Reviewed by: Nick and Ted

Hudson Single Malt

Start spreading the news, old New York is back doing whiskey business baby! But wait, the Hudson ain’t even bourbon! What we have here is a genuine single malt whiskey, the first non-bootlegged whiskey to be distilled in New York State since the end of prohibition.

The love child of Ralph Erenzo and Brian Lee, the duo made a brand new start of it in 2003, founding Tuthilltown Spirits on the site of the old Tuthilltown grist mill, about 100km north of the city that never sleeps. Business was slow to start after the company’s inception, but now they are the king of the hill of East Coast craft distillers.

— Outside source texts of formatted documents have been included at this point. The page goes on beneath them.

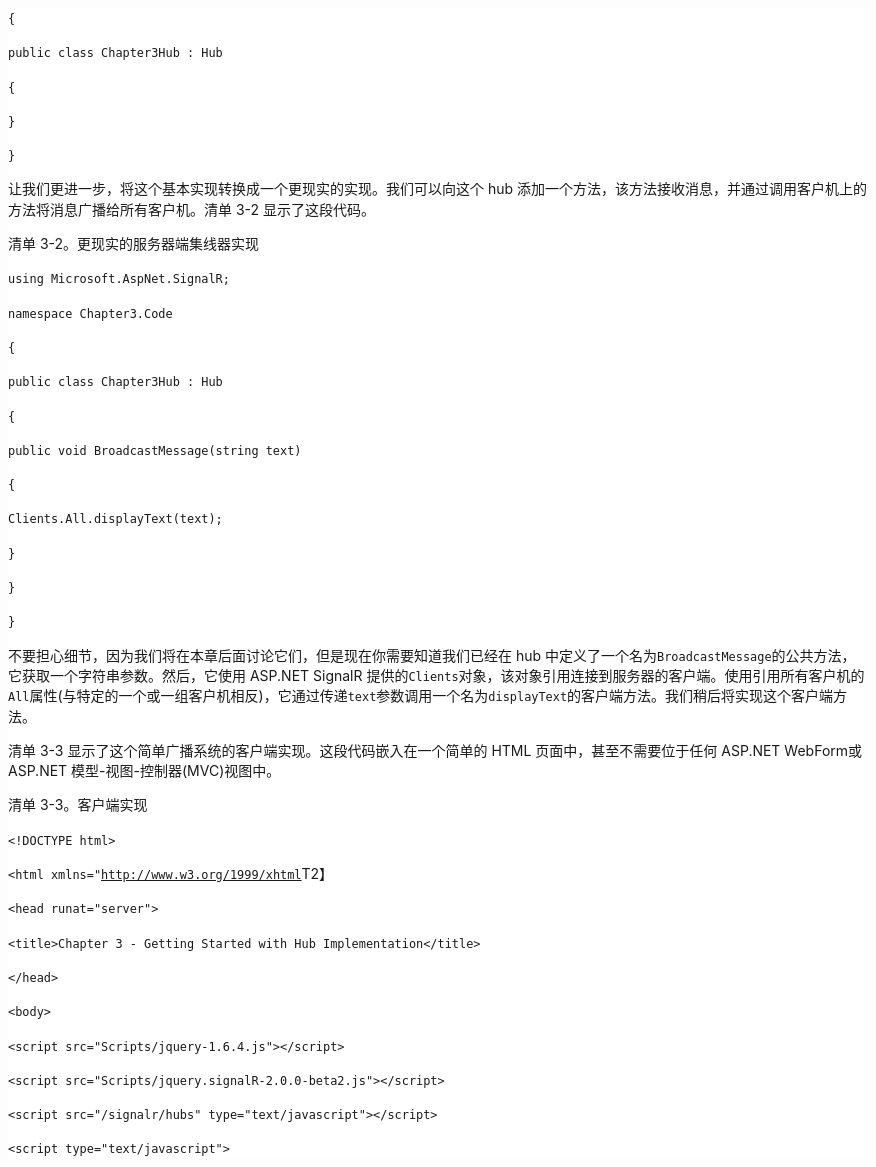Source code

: `{`

`public class Chapter3Hub : Hub`

`{`

`}`

`}`

让我们更进一步，将这个基本实现转换成一个更现实的实现。我们可以向这个 hub 添加一个方法，该方法接收消息，并通过调用客户机上的方法将消息广播给所有客户机。清单 3-2 显示了这段代码。

清单 3-2。更现实的服务器端集线器实现

`using Microsoft.AspNet.SignalR;`

`namespace Chapter3.Code`

`{`

`public class Chapter3Hub : Hub`

`{`

`public void BroadcastMessage(string text)`

`{`

`Clients.All.displayText(text);`

`}`

`}`

`}`

不要担心细节，因为我们将在本章后面讨论它们，但是现在你需要知道我们已经在 hub 中定义了一个名为`BroadcastMessage`的公共方法，它获取一个字符串参数。然后，它使用 ASP.NET SignalR 提供的`Clients`对象，该对象引用连接到服务器的客户端。使用引用所有客户机的`All`属性(与特定的一个或一组客户机相反)，它通过传递`text`参数调用一个名为`displayText`的客户端方法。我们稍后将实现这个客户端方法。

清单 3-3 显示了这个简单广播系统的客户端实现。这段代码嵌入在一个简单的 HTML 页面中，甚至不需要位于任何 ASP.NET WebForm或 ASP.NET 模型-视图-控制器(MVC)视图中。

清单 3-3。客户端实现

`<!DOCTYPE html>`

`<html xmlns="`[`http://www.w3.org/1999/xhtml`](http://www.w3.org/1999/xhtml)T2】

`<head runat="server">`

`<title>Chapter 3 - Getting Started with Hub Implementation</title>`

`</head>`

`<body>`

`<script src="Scripts/jquery-1.6.4.js"></script>`

`<script src="Scripts/jquery.signalR-2.0.0-beta2.js"></script>`

`<script src="/signalr/hubs" type="text/javascript"></script>`

`<script type="text/javascript">`
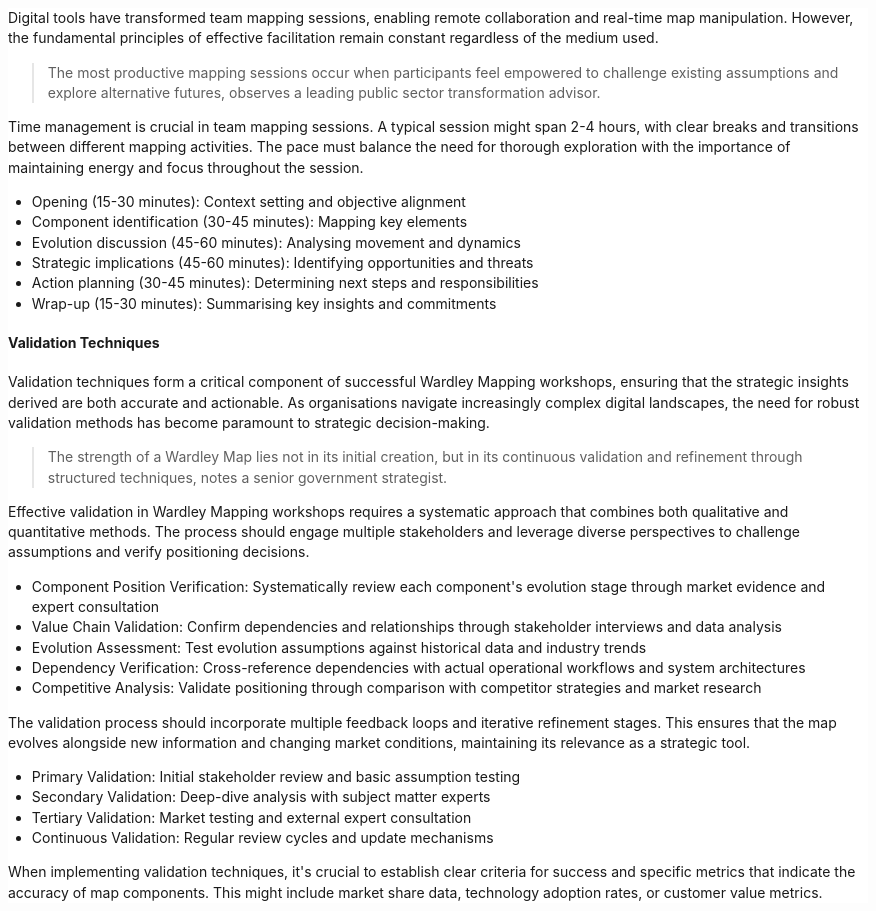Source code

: Digital tools have transformed team mapping sessions, enabling remote collaboration and real-time map manipulation. However, the fundamental principles of effective facilitation remain constant regardless of the medium used.

> The most productive mapping sessions occur when participants feel empowered to challenge existing assumptions and explore alternative futures, observes a leading public sector transformation advisor.

Time management is crucial in team mapping sessions. A typical session might span 2-4 hours, with clear breaks and transitions between different mapping activities. The pace must balance the need for thorough exploration with the importance of maintaining energy and focus throughout the session.

- Opening (15-30 minutes): Context setting and objective alignment
- Component identification (30-45 minutes): Mapping key elements
- Evolution discussion (45-60 minutes): Analysing movement and dynamics
- Strategic implications (45-60 minutes): Identifying opportunities and threats
- Action planning (30-45 minutes): Determining next steps and responsibilities
- Wrap-up (15-30 minutes): Summarising key insights and commitments



#### <a id="validation-techniques"></a>Validation Techniques

Validation techniques form a critical component of successful Wardley Mapping workshops, ensuring that the strategic insights derived are both accurate and actionable. As organisations navigate increasingly complex digital landscapes, the need for robust validation methods has become paramount to strategic decision-making.

> The strength of a Wardley Map lies not in its initial creation, but in its continuous validation and refinement through structured techniques, notes a senior government strategist.

Effective validation in Wardley Mapping workshops requires a systematic approach that combines both qualitative and quantitative methods. The process should engage multiple stakeholders and leverage diverse perspectives to challenge assumptions and verify positioning decisions.

- Component Position Verification: Systematically review each component's evolution stage through market evidence and expert consultation
- Value Chain Validation: Confirm dependencies and relationships through stakeholder interviews and data analysis
- Evolution Assessment: Test evolution assumptions against historical data and industry trends
- Dependency Verification: Cross-reference dependencies with actual operational workflows and system architectures
- Competitive Analysis: Validate positioning through comparison with competitor strategies and market research

The validation process should incorporate multiple feedback loops and iterative refinement stages. This ensures that the map evolves alongside new information and changing market conditions, maintaining its relevance as a strategic tool.

- Primary Validation: Initial stakeholder review and basic assumption testing
- Secondary Validation: Deep-dive analysis with subject matter experts
- Tertiary Validation: Market testing and external expert consultation
- Continuous Validation: Regular review cycles and update mechanisms

When implementing validation techniques, it's crucial to establish clear criteria for success and specific metrics that indicate the accuracy of map components. This might include market share data, technology adoption rates, or customer value metrics.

Being 100% malted barley, you would expect the Hudson to be distinctly different in flavour to its fellow Americans. And yet, somehow right through the very heart of it there is still a bourbon streak. On the nose the Hudson Single Malt is lightly sweet, with notes of vanilla, oak, dried apricot and a flavour of grape that is more likely to be found in confectionery than growing on a vine.

On mouth the feel is dusty, akin to taking a book down off the shelf in an old library. The grapes make a return, this time in the form of a sweet Riesling. The palate is intriguing rather than smooth, with notes of bourbon competing with dried floral components. This little town dram melts rapidly away, leaving a hint of orange peel.

Nick Ted and Hudson

Corn or no corn, there is no doubting that this is American whiskey. There is more to this than your average bourbon, and it makes an admirable attempt to bridge the gap between America and Scotland. It also put the State of New York back on the whiskey map. After all, if it can make it there, it can make it anywhere.